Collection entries

________________

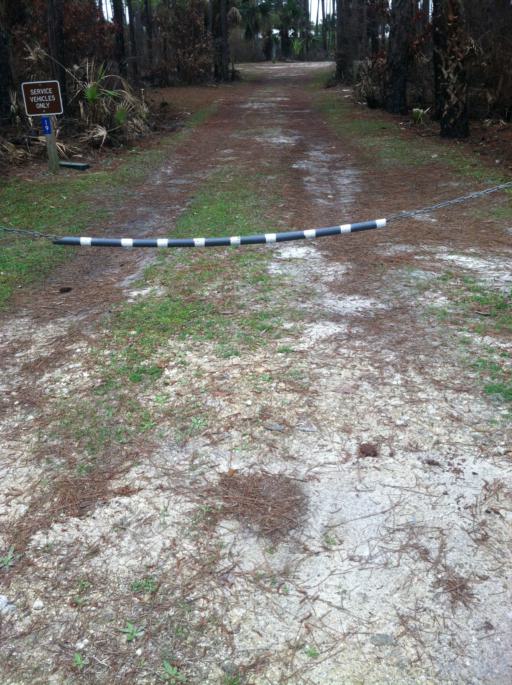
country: US
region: Florida
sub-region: Gulf County
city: Port Saint Joe
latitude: 29.7800
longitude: -85.4062
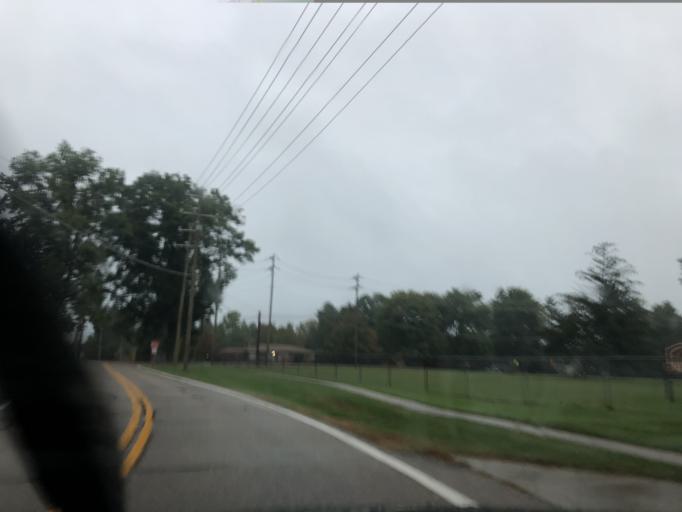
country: US
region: Ohio
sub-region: Hamilton County
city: The Village of Indian Hill
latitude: 39.2355
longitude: -84.3136
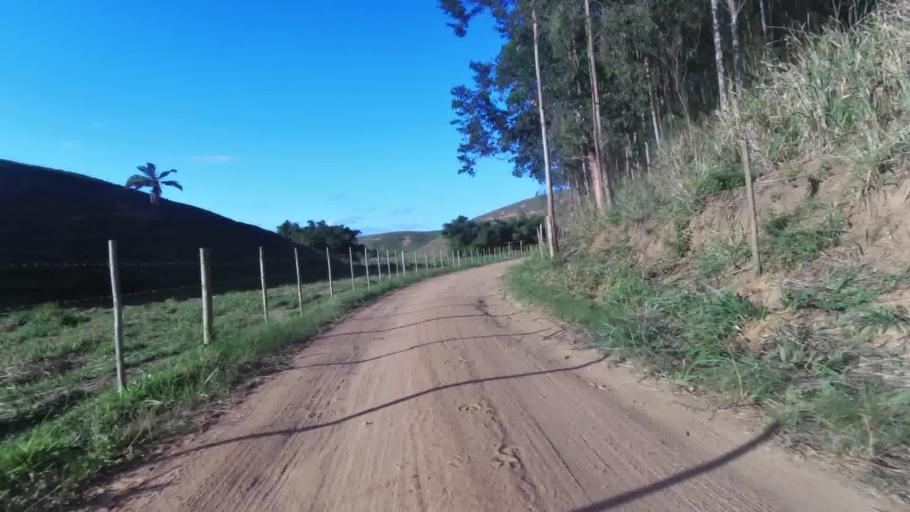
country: BR
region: Espirito Santo
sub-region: Marataizes
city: Marataizes
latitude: -21.1412
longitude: -41.0210
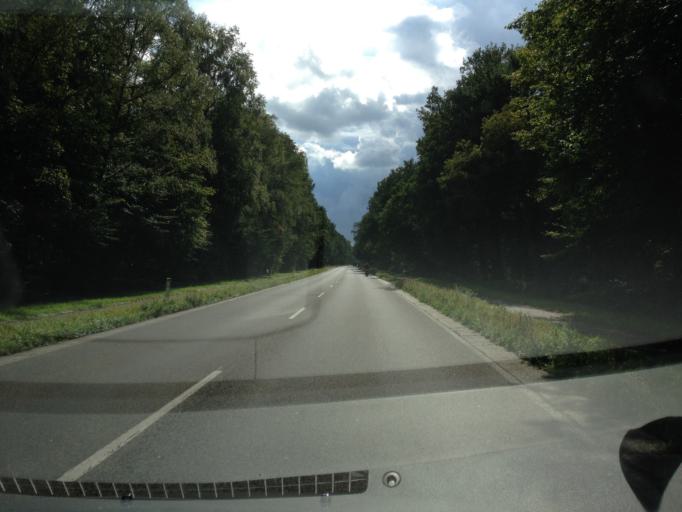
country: DE
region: North Rhine-Westphalia
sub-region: Regierungsbezirk Koln
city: Eil
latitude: 50.8916
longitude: 7.1017
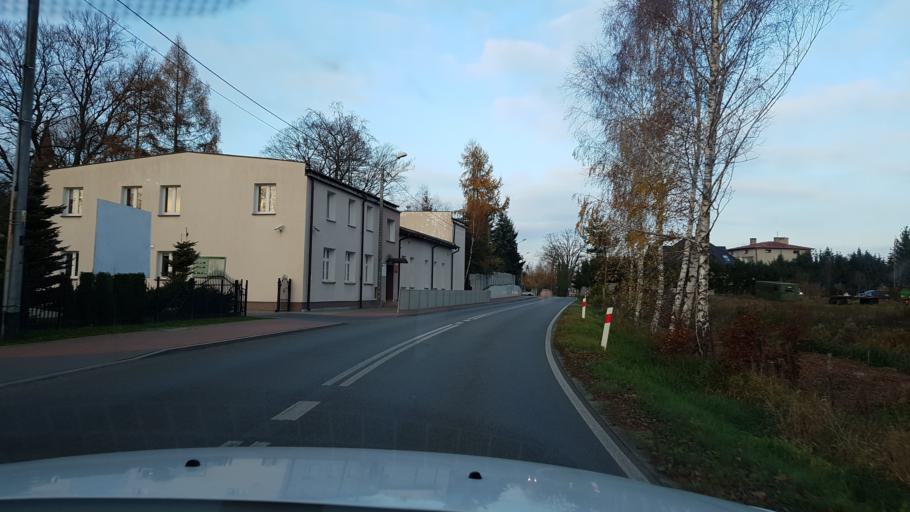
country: PL
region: West Pomeranian Voivodeship
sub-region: Koszalin
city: Koszalin
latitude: 54.1197
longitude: 16.1672
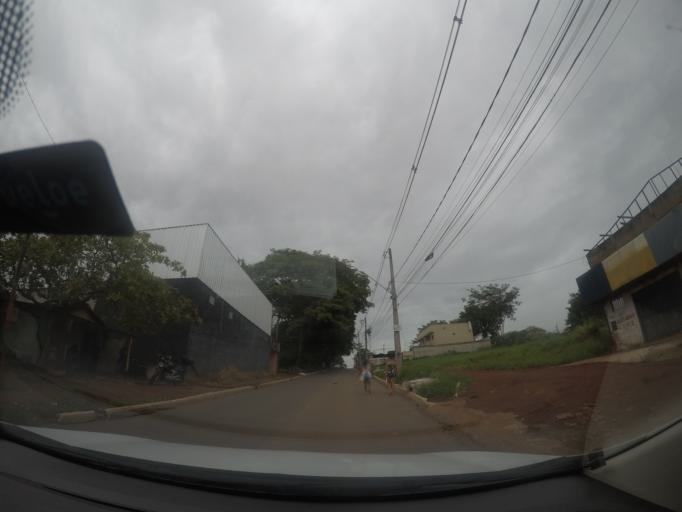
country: BR
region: Goias
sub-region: Goiania
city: Goiania
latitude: -16.6312
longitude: -49.3070
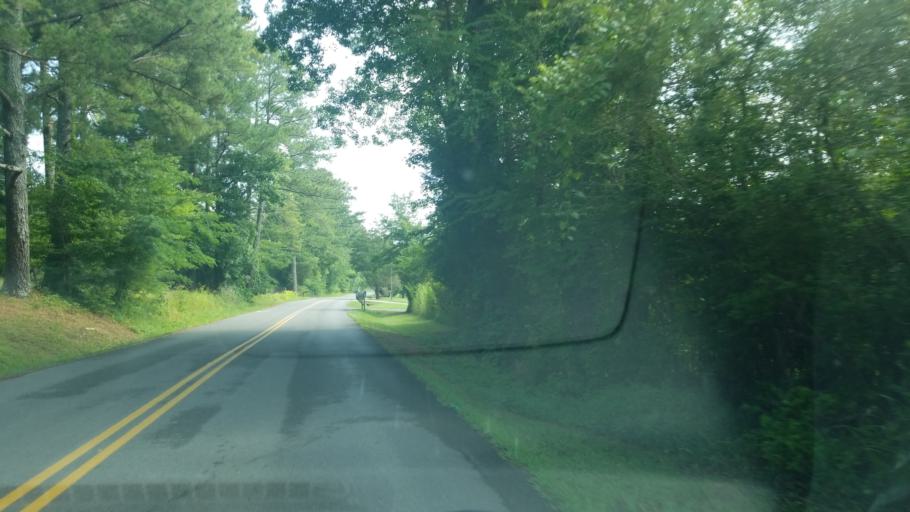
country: US
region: Tennessee
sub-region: Hamilton County
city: Apison
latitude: 35.0803
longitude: -84.9732
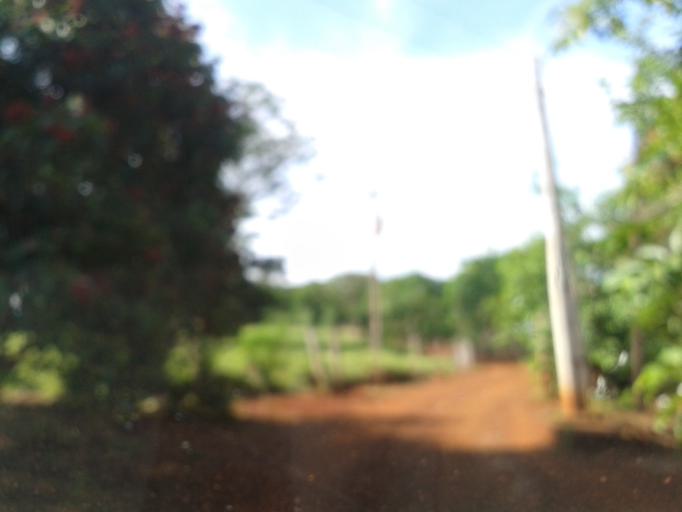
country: BR
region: Minas Gerais
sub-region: Centralina
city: Centralina
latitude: -18.7066
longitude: -49.1958
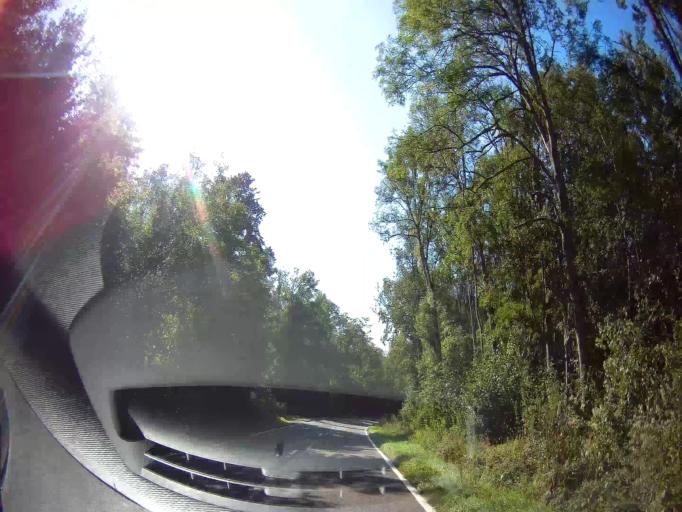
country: BE
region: Wallonia
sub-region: Province de Namur
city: Dinant
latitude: 50.2445
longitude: 4.9591
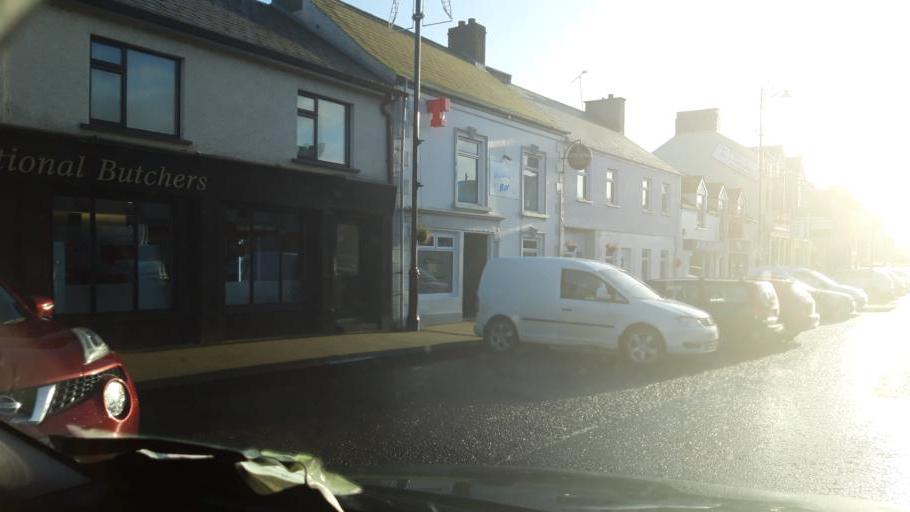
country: GB
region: Northern Ireland
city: Garvagh
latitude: 54.9842
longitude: -6.6871
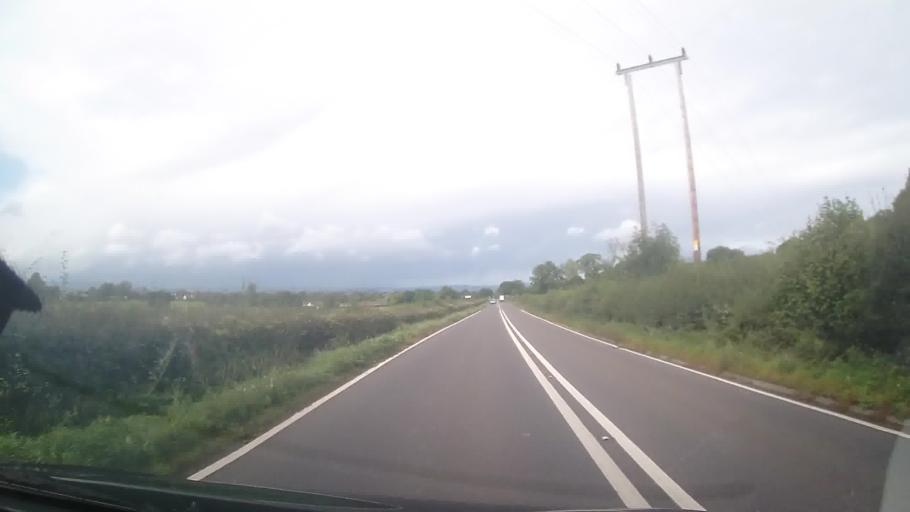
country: GB
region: England
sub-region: Shropshire
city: Romsley
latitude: 52.4397
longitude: -2.3292
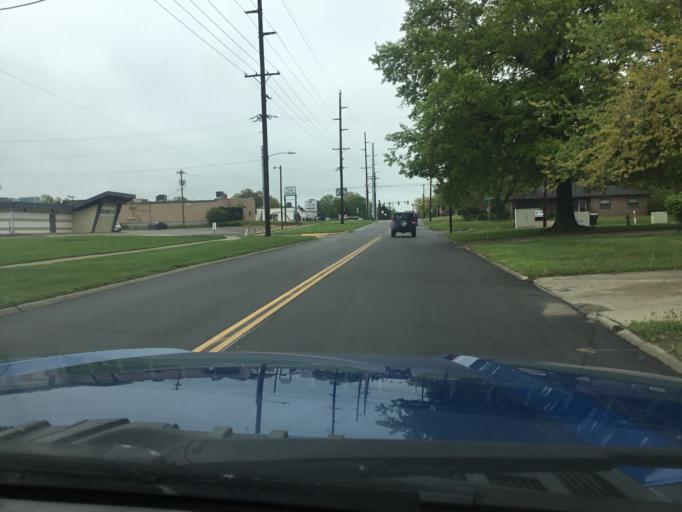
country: US
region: Kansas
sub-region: Shawnee County
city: Topeka
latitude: 39.0365
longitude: -95.7463
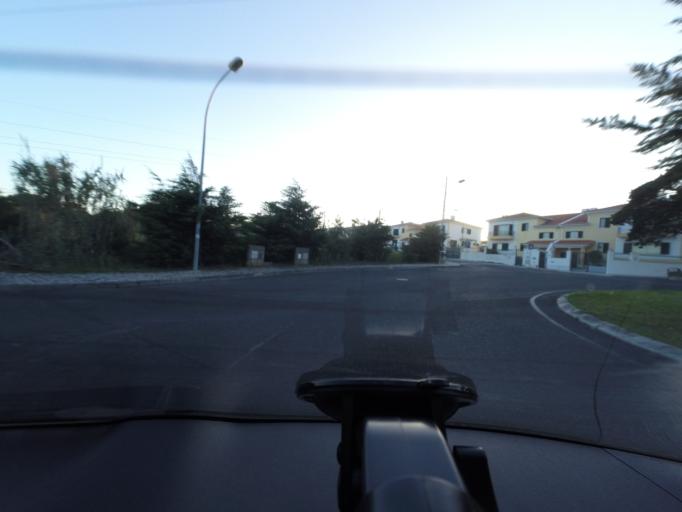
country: PT
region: Lisbon
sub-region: Sintra
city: Rio de Mouro
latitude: 38.7570
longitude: -9.3586
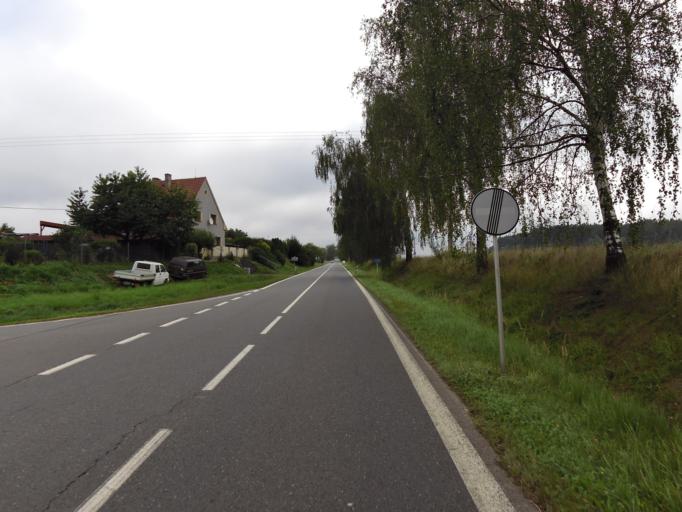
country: CZ
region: Jihocesky
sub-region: Okres Tabor
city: Sezimovo Usti
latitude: 49.4294
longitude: 14.7190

________________

### PROBLEM REQUIREMENTS:
Transcribe all the items above line for line, with nothing changed. Leave the pictures out of your copy.

### OUTPUT OF THE EXERCISE:
country: US
region: Florida
sub-region: Gulf County
city: Port Saint Joe
latitude: 29.7800
longitude: -85.4062
country: US
region: Ohio
sub-region: Hamilton County
city: The Village of Indian Hill
latitude: 39.2355
longitude: -84.3136
country: BR
region: Espirito Santo
sub-region: Marataizes
city: Marataizes
latitude: -21.1412
longitude: -41.0210
country: DE
region: North Rhine-Westphalia
sub-region: Regierungsbezirk Koln
city: Eil
latitude: 50.8916
longitude: 7.1017
country: PL
region: West Pomeranian Voivodeship
sub-region: Koszalin
city: Koszalin
latitude: 54.1197
longitude: 16.1672
country: BR
region: Goias
sub-region: Goiania
city: Goiania
latitude: -16.6312
longitude: -49.3070
country: US
region: Tennessee
sub-region: Hamilton County
city: Apison
latitude: 35.0803
longitude: -84.9732
country: BR
region: Minas Gerais
sub-region: Centralina
city: Centralina
latitude: -18.7066
longitude: -49.1958
country: BE
region: Wallonia
sub-region: Province de Namur
city: Dinant
latitude: 50.2445
longitude: 4.9591
country: GB
region: Northern Ireland
city: Garvagh
latitude: 54.9842
longitude: -6.6871
country: GB
region: England
sub-region: Shropshire
city: Romsley
latitude: 52.4397
longitude: -2.3292
country: US
region: Kansas
sub-region: Shawnee County
city: Topeka
latitude: 39.0365
longitude: -95.7463
country: PT
region: Lisbon
sub-region: Sintra
city: Rio de Mouro
latitude: 38.7570
longitude: -9.3586
country: CZ
region: Jihocesky
sub-region: Okres Tabor
city: Sezimovo Usti
latitude: 49.4294
longitude: 14.7190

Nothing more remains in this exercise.